5.17 Gastric complications (including gastric volvulus in 2 donors and perforated gastric ulcer in 1 donor) were reported in the worldwide survey of LDLT programmes. Gastric perforation occurred in 1 right lobe liver donor in the multicentre survey of 1508 LDLT donors.

5.18 Thrombotic events (including portal vein, inferior vena cava or hepatic vein thrombosis and pulmonary embolism) were reported in 0.2% (24/11,553) of donors in the worldwide survey of LDLT programmes.

5.19 Cardiac complications (including cardiac arrest and endocarditis in 1 donor each and myocardial infarction in 3 donors) were reported in the worldwide survey of LDLT programmes. Cardiac failure was reported in 1 donor in the survey of living donors (n=3565) in 38 Japanese LDLT centres.

5.20 Gastro-oesophageal reflux due to left liver hypertrophy was reported in 9% (7/83) of adult live liver donors who had right hepatectomy in a case series of 83 donors at a median follow‑up of 69 months.

5.21 Aborted hepatectomy was estimated to have occurred in 1% (136/11,553) of procedures on donors in the worldwide survey of LDLT programmes. Most of these aborted hepatectomies (72%, 98/136) occurred before bile duct transection. Aborted procedures were also reported after hepatic transection (n=12) and after anaesthesia but before the incision (n=8). The majority (78%, 106/136) of aborted hepatectomies were 'donor related' and the most common reasons were unexpected vascular or biliary anatomy (n=44), unexpected pathology (n=20), fatty liver (n=14) and haemodynamic instability (n=10). After aborted hepatectomy, 45% (61/136) of donors eventually donated at a second procedure. The incidence of aborted hepatectomy significantly decreased with centre experience (p<0.001).

5.22 In addition to safety outcomes reported in the literature, specialist advisers are asked about anecdotal adverse events (events which they have heard about) and about theoretical adverse events (events which they think might possibly occur, even if they have never done so).
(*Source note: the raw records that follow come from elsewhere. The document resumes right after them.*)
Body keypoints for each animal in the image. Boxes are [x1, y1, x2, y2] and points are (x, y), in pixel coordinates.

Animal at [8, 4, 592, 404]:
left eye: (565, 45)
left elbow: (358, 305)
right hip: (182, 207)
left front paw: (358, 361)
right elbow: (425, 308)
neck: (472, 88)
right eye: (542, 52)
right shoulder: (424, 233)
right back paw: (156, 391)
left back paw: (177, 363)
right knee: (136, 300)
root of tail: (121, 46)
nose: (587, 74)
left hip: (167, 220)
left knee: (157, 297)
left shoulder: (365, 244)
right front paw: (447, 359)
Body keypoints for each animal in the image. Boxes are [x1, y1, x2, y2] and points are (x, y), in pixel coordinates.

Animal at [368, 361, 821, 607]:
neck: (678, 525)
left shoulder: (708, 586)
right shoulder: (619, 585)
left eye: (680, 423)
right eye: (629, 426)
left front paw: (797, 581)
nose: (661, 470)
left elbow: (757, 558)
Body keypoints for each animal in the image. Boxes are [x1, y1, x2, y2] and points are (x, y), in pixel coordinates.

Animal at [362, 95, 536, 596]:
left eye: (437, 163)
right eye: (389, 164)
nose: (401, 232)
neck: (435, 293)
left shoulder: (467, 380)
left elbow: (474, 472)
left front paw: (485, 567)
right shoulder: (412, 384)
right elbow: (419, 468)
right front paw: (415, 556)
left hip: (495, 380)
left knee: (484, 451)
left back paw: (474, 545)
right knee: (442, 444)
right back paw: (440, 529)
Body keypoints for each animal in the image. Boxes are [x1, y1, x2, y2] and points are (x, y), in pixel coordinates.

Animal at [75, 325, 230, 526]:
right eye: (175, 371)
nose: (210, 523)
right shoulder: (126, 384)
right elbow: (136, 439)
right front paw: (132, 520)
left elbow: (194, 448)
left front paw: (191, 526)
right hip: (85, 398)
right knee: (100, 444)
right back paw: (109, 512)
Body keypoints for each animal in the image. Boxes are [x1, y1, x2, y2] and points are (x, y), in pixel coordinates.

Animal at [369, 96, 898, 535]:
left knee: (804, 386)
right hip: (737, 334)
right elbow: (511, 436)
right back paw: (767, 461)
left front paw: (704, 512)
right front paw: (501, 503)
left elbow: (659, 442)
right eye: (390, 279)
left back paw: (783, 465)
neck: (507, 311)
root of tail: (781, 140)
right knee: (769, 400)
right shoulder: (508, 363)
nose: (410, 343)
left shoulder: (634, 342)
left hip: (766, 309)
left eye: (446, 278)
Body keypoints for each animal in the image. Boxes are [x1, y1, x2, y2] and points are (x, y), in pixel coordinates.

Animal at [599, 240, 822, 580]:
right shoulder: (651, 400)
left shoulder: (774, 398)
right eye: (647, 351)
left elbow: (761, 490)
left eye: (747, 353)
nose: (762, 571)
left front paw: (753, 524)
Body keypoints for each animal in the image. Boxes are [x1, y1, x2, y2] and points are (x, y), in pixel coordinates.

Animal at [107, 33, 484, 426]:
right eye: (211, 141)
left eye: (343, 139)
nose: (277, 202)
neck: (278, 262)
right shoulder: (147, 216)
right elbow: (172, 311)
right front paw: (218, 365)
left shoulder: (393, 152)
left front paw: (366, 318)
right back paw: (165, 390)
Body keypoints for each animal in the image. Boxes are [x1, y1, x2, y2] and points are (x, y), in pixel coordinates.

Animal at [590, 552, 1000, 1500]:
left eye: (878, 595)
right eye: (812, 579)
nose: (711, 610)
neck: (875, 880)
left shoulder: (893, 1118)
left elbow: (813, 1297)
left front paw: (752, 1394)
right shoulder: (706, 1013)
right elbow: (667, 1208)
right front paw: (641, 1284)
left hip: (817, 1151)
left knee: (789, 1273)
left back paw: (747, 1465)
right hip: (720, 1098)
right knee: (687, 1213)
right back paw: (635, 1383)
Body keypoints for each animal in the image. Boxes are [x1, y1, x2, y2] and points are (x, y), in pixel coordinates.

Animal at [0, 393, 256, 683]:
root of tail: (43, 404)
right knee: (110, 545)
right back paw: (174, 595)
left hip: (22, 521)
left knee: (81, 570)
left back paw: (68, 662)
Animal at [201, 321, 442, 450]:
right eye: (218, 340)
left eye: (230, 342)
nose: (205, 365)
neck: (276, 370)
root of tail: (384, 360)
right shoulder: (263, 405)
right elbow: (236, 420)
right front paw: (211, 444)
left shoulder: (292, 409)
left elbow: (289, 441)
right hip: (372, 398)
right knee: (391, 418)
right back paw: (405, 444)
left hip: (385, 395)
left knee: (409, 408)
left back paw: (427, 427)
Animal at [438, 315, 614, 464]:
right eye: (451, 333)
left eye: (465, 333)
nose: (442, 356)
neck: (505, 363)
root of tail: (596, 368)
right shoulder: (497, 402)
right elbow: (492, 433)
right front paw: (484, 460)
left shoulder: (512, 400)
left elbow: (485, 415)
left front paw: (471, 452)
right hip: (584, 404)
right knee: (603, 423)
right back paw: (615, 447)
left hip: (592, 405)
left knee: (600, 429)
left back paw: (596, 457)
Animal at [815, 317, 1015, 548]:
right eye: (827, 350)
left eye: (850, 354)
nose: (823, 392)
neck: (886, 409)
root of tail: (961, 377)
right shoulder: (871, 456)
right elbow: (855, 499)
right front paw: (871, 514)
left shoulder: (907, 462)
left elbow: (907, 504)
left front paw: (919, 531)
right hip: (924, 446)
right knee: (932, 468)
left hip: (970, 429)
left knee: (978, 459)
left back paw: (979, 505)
For this procedure, specialist advisers listed the following anecdotal adverse events in donors: prolonged and intractable bile leakage in donors needing repeated interventions, unusual infections (gas gangrene of the stomach) and wound pain. They considered that the following were theoretical adverse events in donors: donor remnant liver insufficiency, medical or psychological problems and stress related to donation.